#### Exercise description:
In the entries below, go to the line containing "ничего не могу сказать." and repeat it along with every later line, exactly.

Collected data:
-*-

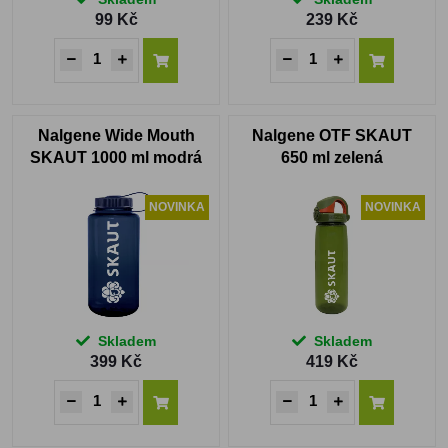
99 Kč
239 Kč
Nalgene Wide Mouth
Nalgene OTF SKAUT
SKAUT 1000 ml modrá
650 ml zelená
NOVINKA
NOVINKA
Skladem
Skladem
399 Kč
419 Kč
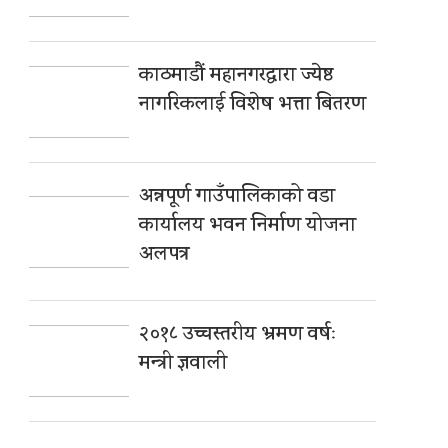
काठमाडौं महानगरद्वारा ज्येष्ठ
नागरिकलाई विशेष भत्ता बितरण
अन्नपूर्ण गाउँपालिकाको वडा
कार्यालय भवन निर्माण योजना
अलपत्र
२०१८ उच्चस्तरीय भ्रमण वर्षः
मन्त्री ज्ञवाली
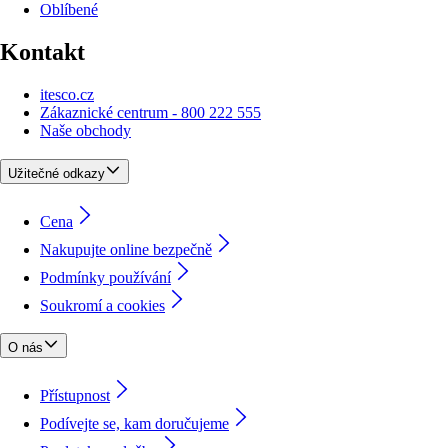
Oblíbené
Kontakt
itesco.cz
Zákaznické centrum - 800 222 555
Naše obchody
Užitečné odkazy
Cena
Nakupujte online bezpečně
Podmínky používání
Soukromí a cookies
O nás
Přístupnost
Podívejte se, kam doručujeme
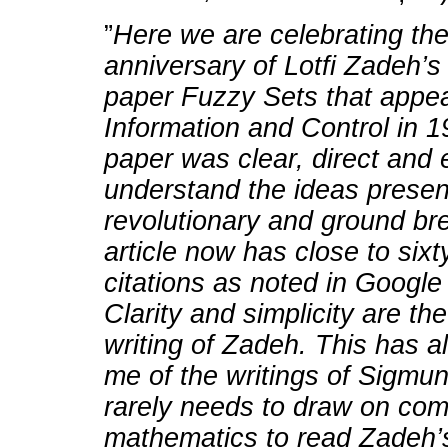
”
Here we are celebrating the 
anniversary of Lotfi Zadeh’s
paper Fuzzy Sets that appea
Information and Control in 
paper was clear, direct and 
understand the ideas prese
revolutionary and ground br
article now has close to six
citations as noted in Google
Clarity and simplicity are th
writing of Zadeh. This has 
me of the writings of Sigm
rarely needs to draw on com
mathematics to read Zadeh’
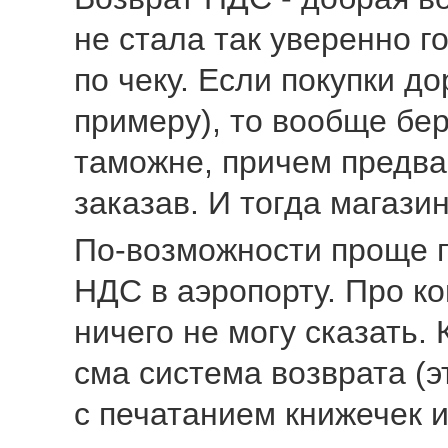
не стала так уверенно г
по чеку. Если покупки д
примеру), то вообще бер
таможне, причем предва
заказав. И тогда магази
По-возможности проще п
НДС в аэропорту. Про к
ничего не могу сказать.
сма система возврата (эт
с печатанием книжечек и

-*-

#### Response:
ничего не могу сказать.
сма система возврата (эт
с печатанием книжечек и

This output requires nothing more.